Each article — “The Four Main Reasons People in Denver Overdose on Heroin,” “Denver Homeless Shoot Meth in Winter So They Won’t Freeze to Death,” “Every Bathroom In Our Community Will Continue to Be an Injection Site” and “Heroin and Other Drug Use in Denver: The Brutal Numbers” — tackles a different angle of the city and state’s complex story. The collaboration between journalist Michael Roberts and Harm Reduction Action Center executive director Lisa Raville seeks to spark local action to fight the epidemic.
In the first article, harm reduction advocates discuss the daily habits of local heroin users, the quality of the drugs they’re injecting and the overdose risks many drug users are facing.
The second article talks about the rise in injection meth and heroin users accessing local harm reduction facilities and the troubling stories around homelessness and addiction they’ve been telling community health workers on the front line of the crisis.

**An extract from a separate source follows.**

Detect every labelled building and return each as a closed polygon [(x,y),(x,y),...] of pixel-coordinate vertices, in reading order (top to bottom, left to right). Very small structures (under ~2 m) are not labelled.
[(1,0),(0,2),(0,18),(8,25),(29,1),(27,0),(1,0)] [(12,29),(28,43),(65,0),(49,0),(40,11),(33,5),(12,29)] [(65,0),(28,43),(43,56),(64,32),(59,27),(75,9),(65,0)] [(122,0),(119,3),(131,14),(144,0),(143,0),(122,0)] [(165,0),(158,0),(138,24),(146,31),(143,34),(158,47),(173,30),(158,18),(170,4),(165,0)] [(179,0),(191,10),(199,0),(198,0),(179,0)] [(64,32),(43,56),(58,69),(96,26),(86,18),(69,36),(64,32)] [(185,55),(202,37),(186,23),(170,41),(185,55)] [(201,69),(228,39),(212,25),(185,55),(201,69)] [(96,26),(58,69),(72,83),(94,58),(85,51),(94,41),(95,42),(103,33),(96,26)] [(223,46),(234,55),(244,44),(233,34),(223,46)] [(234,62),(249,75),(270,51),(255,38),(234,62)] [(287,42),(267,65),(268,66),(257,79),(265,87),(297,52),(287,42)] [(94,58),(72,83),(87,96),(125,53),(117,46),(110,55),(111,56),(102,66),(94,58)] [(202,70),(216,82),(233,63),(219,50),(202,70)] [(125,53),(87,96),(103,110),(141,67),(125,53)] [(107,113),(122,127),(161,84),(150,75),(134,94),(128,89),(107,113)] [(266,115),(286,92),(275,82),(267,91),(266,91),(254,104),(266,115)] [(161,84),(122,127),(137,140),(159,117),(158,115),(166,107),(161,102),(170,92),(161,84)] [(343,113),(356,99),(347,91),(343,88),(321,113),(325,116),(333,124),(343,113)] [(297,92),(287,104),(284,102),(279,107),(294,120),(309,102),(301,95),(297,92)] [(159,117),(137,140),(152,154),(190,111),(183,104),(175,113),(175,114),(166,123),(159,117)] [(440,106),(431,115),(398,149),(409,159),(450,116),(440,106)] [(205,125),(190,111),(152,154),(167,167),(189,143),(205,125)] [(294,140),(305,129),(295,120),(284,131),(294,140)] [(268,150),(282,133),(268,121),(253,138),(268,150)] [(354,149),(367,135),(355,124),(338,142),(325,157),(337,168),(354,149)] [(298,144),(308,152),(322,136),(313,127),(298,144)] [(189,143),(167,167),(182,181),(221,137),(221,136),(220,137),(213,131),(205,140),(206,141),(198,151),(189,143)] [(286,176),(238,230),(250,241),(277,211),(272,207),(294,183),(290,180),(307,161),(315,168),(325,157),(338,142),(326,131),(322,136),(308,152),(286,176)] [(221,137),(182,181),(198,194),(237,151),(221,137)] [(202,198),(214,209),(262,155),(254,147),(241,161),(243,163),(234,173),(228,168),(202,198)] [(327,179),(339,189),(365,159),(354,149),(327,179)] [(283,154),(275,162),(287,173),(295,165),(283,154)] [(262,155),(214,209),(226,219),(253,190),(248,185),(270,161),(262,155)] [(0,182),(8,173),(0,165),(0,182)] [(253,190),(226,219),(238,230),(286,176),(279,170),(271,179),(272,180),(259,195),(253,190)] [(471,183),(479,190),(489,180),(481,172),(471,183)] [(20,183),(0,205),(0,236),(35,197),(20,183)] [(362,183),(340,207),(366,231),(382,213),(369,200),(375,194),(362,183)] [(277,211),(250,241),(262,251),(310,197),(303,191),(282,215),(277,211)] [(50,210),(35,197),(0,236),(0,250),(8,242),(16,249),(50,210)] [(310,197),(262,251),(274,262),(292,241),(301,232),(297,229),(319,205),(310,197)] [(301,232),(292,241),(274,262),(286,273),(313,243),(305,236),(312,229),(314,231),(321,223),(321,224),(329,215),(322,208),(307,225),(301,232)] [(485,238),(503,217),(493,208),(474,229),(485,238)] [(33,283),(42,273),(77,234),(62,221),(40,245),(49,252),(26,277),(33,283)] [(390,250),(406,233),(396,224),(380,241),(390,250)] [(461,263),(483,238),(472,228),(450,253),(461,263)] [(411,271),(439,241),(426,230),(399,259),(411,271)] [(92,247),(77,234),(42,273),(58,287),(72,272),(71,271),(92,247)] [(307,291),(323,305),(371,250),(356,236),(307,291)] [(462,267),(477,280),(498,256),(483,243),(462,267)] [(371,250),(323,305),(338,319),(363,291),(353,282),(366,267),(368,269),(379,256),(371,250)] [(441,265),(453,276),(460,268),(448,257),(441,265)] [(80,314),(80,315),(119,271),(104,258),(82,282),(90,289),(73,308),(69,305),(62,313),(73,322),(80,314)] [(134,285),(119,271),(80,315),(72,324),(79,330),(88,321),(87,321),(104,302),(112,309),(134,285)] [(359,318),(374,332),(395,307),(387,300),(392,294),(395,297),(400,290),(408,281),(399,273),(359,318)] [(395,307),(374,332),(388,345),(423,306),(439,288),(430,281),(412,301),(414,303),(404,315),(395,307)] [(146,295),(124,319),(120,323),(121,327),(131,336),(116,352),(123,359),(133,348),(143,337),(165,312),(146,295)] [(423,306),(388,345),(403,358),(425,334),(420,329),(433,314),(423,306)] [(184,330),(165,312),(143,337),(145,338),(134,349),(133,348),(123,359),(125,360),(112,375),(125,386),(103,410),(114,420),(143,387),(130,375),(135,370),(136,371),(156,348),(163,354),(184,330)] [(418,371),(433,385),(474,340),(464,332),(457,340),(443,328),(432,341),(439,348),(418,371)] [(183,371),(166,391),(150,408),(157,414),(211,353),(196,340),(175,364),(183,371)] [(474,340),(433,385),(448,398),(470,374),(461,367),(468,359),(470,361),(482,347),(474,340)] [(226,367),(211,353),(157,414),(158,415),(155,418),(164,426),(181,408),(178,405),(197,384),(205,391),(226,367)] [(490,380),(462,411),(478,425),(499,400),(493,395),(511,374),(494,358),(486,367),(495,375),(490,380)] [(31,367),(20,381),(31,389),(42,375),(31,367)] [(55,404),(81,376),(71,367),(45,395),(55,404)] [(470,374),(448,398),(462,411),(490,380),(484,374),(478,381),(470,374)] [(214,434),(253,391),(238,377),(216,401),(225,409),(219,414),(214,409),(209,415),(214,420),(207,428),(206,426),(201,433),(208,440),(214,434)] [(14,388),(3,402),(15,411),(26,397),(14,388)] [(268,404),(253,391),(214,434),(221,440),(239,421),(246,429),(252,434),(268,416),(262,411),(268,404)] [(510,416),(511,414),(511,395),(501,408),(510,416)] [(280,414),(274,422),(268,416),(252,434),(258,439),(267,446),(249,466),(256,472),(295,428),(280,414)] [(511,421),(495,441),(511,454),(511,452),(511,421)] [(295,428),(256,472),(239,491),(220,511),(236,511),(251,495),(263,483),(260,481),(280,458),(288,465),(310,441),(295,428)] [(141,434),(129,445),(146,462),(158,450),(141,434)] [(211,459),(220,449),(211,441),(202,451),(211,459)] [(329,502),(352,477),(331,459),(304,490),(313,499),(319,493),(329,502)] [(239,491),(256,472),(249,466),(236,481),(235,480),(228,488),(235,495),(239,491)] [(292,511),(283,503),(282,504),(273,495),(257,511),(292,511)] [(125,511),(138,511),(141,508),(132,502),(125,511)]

The third article makes the case for establishing supervised injection facilities in Denver as a way of mitigating overdose risk in public libraries and bathrooms. The article also speaks of the political hurdles that addiction and hepatitis prevention workers face when trying to get lifesaving legislation passed.
The final article in the series lays down the scope of the state’s addiction crisis — which mirrors that of the nation at large in that it affects white suburban or rural young adults.